Netflix has a new series called “Diagnosis.” The star is Lisa Sanders, MD, a columnist for The New York Times Magazine which publishes her column, also called “Diagnosis,” in which she presents a puzzling medical case and people from around the world help her figure out what it is. In other words, she is crowdsourcing the diagnostic process.
I never cease to be amazed by the frequency with which a so-called rare condition is the underlying reason for the SYMPTOM of a chronic wound. After January 1, an advanced practitioner does not have to physically BE in the wound center. I wonder what will happen to these patients? They don’t need a dressing change clinic, they need a place they can go to get the underlying disease diagnosed that is causing the SYMPTOM of a chronic wound. Maybe telemedicine will be the answer, but I am not so sure.
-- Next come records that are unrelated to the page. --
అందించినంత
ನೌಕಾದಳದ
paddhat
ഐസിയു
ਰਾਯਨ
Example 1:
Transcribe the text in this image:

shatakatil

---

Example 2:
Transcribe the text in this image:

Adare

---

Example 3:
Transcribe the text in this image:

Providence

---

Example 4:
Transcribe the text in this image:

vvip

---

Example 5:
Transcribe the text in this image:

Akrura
Every wound management doctor has a short list of brilliant colleagues who are willing to read text messages at all hours, usually with an appended photo and the caption, “What the heck is this?” Ironically, within minutes of my reading the AMA story about Dr. Sanders, a colleague texted me photos of a patient and said, “Have you ever seen THIS?” I said, “Let’s crowdsource it.” So I am. We need a diagnosis for this patient.
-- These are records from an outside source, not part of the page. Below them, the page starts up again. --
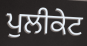
ਪੁਲੀਕੇਟ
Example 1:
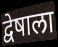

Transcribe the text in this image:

द्वेषाला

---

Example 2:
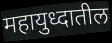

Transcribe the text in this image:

महायुध्दातील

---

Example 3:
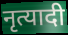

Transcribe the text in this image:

नृत्यादी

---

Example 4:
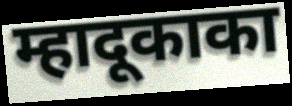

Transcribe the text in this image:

म्हादूकाका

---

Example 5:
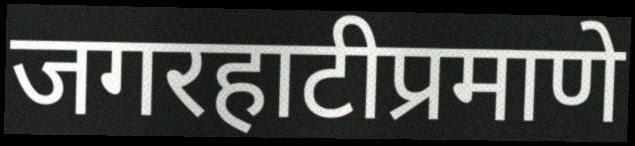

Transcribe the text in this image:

जगरहाटीप्रमाणे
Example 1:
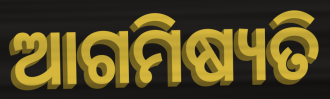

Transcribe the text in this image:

ଆଗମିଷ୍ୟତି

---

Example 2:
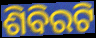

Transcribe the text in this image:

ଶିବିରଟି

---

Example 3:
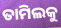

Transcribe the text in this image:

ତାମିଲକୁ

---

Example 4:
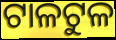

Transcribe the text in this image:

ଟାଳଟୁଳ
I know these details are sketchy – this is from a midnight text message – but here it goes:
There are 3 patients status – post organ transplant with the same cutaneous lesions. One patient had a lung transplant due to idiopathic pulmonary fibrosis, and the two liver transplants were due to NASH (Nonalcoholic steatohepatitis- “fatty liver”). They do not have mucosal lesions- only cutaneous skin lesions. The patients are not HIV positive. All are on Tacrolimus. In two patients the lesions are on the legs and in one patient they are on the forearm. They have all been biopsied, sometimes more than once and the findings (read by dermatopathology) were non-specific (no neutrophilic infiltrate although of course all 3 are on immunosupressives). Viral, acid-fast and fungal studies are negative. They appeared spontaneously and were not triggered by trauma. They don’t hurt unless you manipulate them. Topical steroids didn’t help, intralesional steroids did not help, nor did taking 40 mg of prednisone a day orally.
What’s the diagnosis?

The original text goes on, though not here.